• [What this exercise asks]
1. From the lecture announcement, repeat word for word the part that begins at the words "Event Details: The" and stops after "but not required!".
2. In the lecture announcement, by what date are people asked to RSVP?
3. Carry on the lecture announcement, picking up right after its last sentence.

Event Details: The Program in Feminist, Gender, and Sexuality Studies is proud to present:

 

“How Multiracial Identity Shapes Citizenship“, part of the 1891 Lectures in the Humanities. Michelle Mercer and Bruce Golden Family Professor in Feminist and Gender Studies, Rachel Jean-Baptiste will be speaking on her book Multiracial Identities in Colonial French Africa, (Cambridge UP, 2023).

 

Please join us for what will be a lively and eventful talk at the Stanford Humanities Center on February 26th, 2024 at 4:30 PM PST at Levinthal Hall in the Stanford Humanities Center.

There will be a reception to follow! We encourage you to RSVP with this form for logistics and planning purposes by February 19th! RSVP’s are encouraged but not required!

This event is sponsored by The Program in Feminist, Gender, and Sexuality Studies, and is cosponsored by Stanford Humanities Center, Department of African & African American Studies, Center for African Studies, France-Stanford Center for Interdisciplinary Studies and The Europe Center Freeman Spogli Institute Stanford Global Studies.

• [Record set]
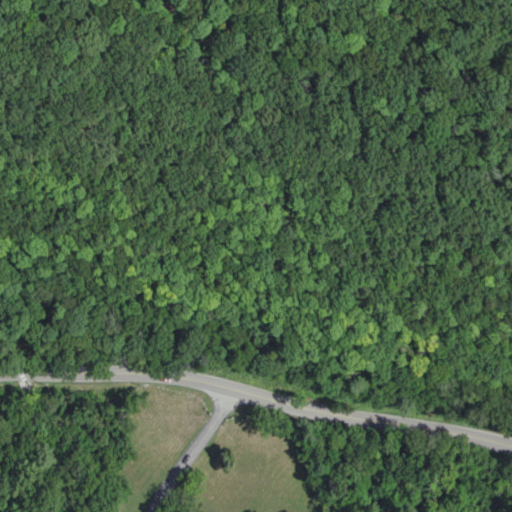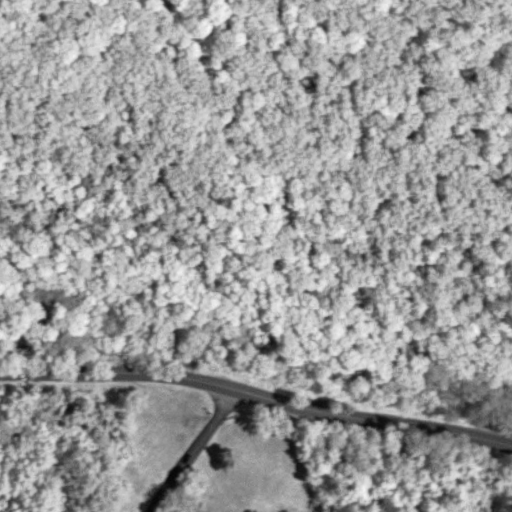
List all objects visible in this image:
road: (260, 351)
road: (22, 386)
road: (257, 398)
road: (188, 450)
road: (56, 459)
road: (76, 510)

• [Outputs]
1.
Event Details: The Program in Feminist, Gender, and Sexuality Studies is proud to present:

 

“How Multiracial Identity Shapes Citizenship“, part of the 1891 Lectures in the Humanities. Michelle Mercer and Bruce Golden Family Professor in Feminist and Gender Studies, Rachel Jean-Baptiste will be speaking on her book Multiracial Identities in Colonial French Africa, (Cambridge UP, 2023).

 

Please join us for what will be a lively and eventful talk at the Stanford Humanities Center on February 26th, 2024 at 4:30 PM PST at Levinthal Hall in the Stanford Humanities Center.

There will be a reception to follow! We encourage you to RSVP with this form for logistics and planning purposes by February 19th! RSVP’s are encouraged but not required!

2. February 19th.

3.
More about the author and book: 

Multiracial Identities in Colonial French Africa is a groundbreaking history of EurAfricans or métis, people of African and European parentage, and how their conceptions of racial identity shaped notions of citizenship and childhood in Africa and Europe. Despite increasingly hardened visions of racial difference in colonial governance in French Africa after World War I, interracial sexual relationships persisted – mainly between African women and European men – and resulted in the births of thousands of children in West and Equatorial Africa. Drawing on public and private archives, photos, and oral history research in Senegal, France, Gabon, Germany, and Congo Jean-Baptiste traces the little-explored history of francophone métis. Crucially, this history analyzes how multiracial people made claims to access French social and citizenship rights amidst the refusal by European fathers to recognize their children and in the context of changing racial thought and practice in varied African societies. In this innovative and transcontinental history of race-making, belonging, and family Jean-Baptiste reveals the complexities and interconnected nature of identity-making in Africa and Europe.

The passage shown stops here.